— Нет,— сказал бедняга, покачав головой,— нет, никогда этого не было.
— И никакого дома не помните, кроме того дома в Йоркшире?
— Нет,— с грустным видом ответил мальчик.— Комнату помню. Я спал в комнате, в большой пустой комнате под самой крышей, и там был люк в потолке. Часто я закрывался с головой, чтобы не видеть его, потому что он меня пугал: маленький ребенок ночью, совсем один. И я себя спрашивал, что может быть по ту сторону люка. Были там еще часы, старые часы в углу. Это я помню. Я никогда не забывал этой комнаты, потому что, когда мне снятся страшные сны, она появляется точь-в-точь такой, как была. Я вижу в ней людей и вещи, которых никогда там не видел, но комната остается точь-в-точь такой, как прежде: она никогда не меняется.
— Теперь вы дадите мне понести узел? — спросил Николас, резко переменив тему.
— Нет,— сказал Смайк,— нет! Ну, пойдемте дальше.
С этими словами он ускорил шаги, находясь, видимо, под впечатлением, будто они стояли неподвижно в продолжение всего предшествующего диалога. Николас внимательно присматривался к нему, и каждое слово, произнесенное во время этой беседы, запечатлелось в его памяти.
Было одиннадцать часов утра, и хотя густая мгла все еще окутывала покинутый ими город, словно дыхание деловых людей нависло над их проектами, связанными с наживой и прибылью, и предпочитало оставаться там, не поднимаясь в спокойные верхние слои атмосферы,— в открытой сельской местности было светло и ясно. Изредка в ложбинах они видели клочья тумана, которых еще не выгнало солнце из их твердыни, но вскоре они их миновали, а когда поднялись на холмы, приятно было смотреть вниз и наблюдать, как тяжелая клубящаяся масса медленно отступала перед благодатным днем. Большое, прекрасное солнце озаряло зеленые пастбища и тронутую рябью воду, напоминая о лете, но не лишая путешественников бодрящей свежести этой ранней поры года.

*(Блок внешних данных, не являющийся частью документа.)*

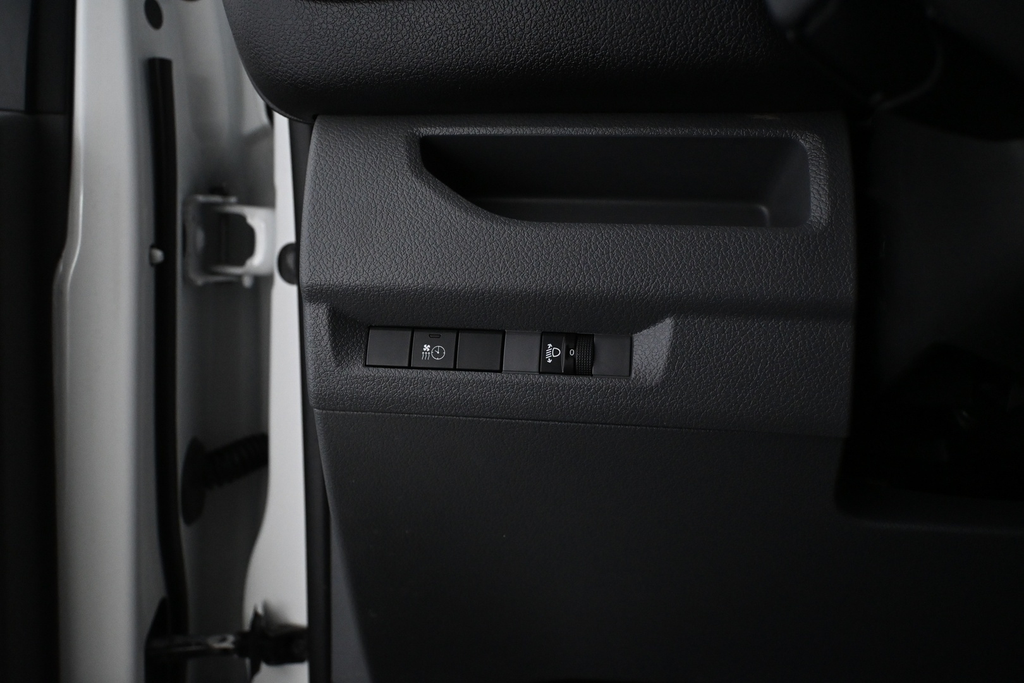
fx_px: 853
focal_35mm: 30
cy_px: 342
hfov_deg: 61.9
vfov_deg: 43.6
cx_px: 512
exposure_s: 1/100
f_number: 3.8
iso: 3200
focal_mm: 20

Земля казалась упругой под их стопами, звон овечьих колокольчиков ласкал их слух, как музыка, и, оживленные ходьбой и возбужденные надеждой, они шли вперед, неутомимые, как львы.
День клонился к вечеру, яркие краски угасли и приняли более тусклый оттенок, подобно тому как юные надежды укрощаются временем, а юношеские черты постепенно обретают спокойствие и безмятежность старости. Но в своем медленном угасании они были вряд ли менее прекрасны, чем во всем блеске, ибо каждому часу и каждой поре года природа дарит свою особую красоту, и от рассвета до заката, так же как с колыбели до могилы, перемены следуют одна за другой столь мягко и легко, что мы едва их замечаем.
Наконец пришли они в Годэльминг. Здесь они заплатили за две скромные постели и крепко заснули. Утром они встали, хотя и не так рано, как солнце, и продолжали путь пешком, если и не со вчерашней бодростью, то все же с надеждой и мужеством, достаточными, чтобы весело идти вперед.
Путешествие оказалось тяжелее, чем накануне, потому что здесь дорога долго и утомительно шла в гору, а в путешествиях, как и в жизни, гораздо легче спускаться, чем подниматься. Однако они шли с неумолимой настойчивостью, а нет еще на свете такого холма, вершины которого настойчивость в конце концов не достигнет.
Они шли по краю Пуншевой Чаши Дьявола, и Смайк с жадным любопытством слушал, как Николас читал надпись на камне, который воздвигнут в этом пустынном месте, вещая об убийстве, совершенном в ночи. Трава, на которой они стояли, была когда-то окрашена кровью, и кровь убитого стекала капля за каплей в пропасть, от которой это место получило свое название. «В Чаше Дьявола,— подумал Николас, наклоняясь над бездной,— никогда не было более подходящего напитка».
С твердой решимостью продолжали они путь и очутились, наконец, среди широко раскинувшихся открытых возвышенностей, зеленеющую поверхность которых разнообразили холмики и ложбины. Здесь вздымалась почти перпендикулярно к небу вершина, такая крутая, что вряд ли она была доступна кому бы то ни было, кроме овец и коз, которые паслись на склонах, а там поднимался зеленый холм, выраставший так незаметно и сливавшийся с равниной так мягко, что едва можно было определить его границы. Холмы, поднимавшиеся один выше другого, волнистые возвышенности, красиво очерченные или бесформенные, приглаженные или суровые, изящные или неуклюжие, брошенные небрежно бок о бок, заслоняли горизонт со всех сторон. Часто с неожиданным шумом взмывала над землей стая ворон, которые, каркая и кружа над ближними холмами, словно ища пути, вдруг скользили вниз, со скоростью света, к открывающейся перед ними вытянутой долине.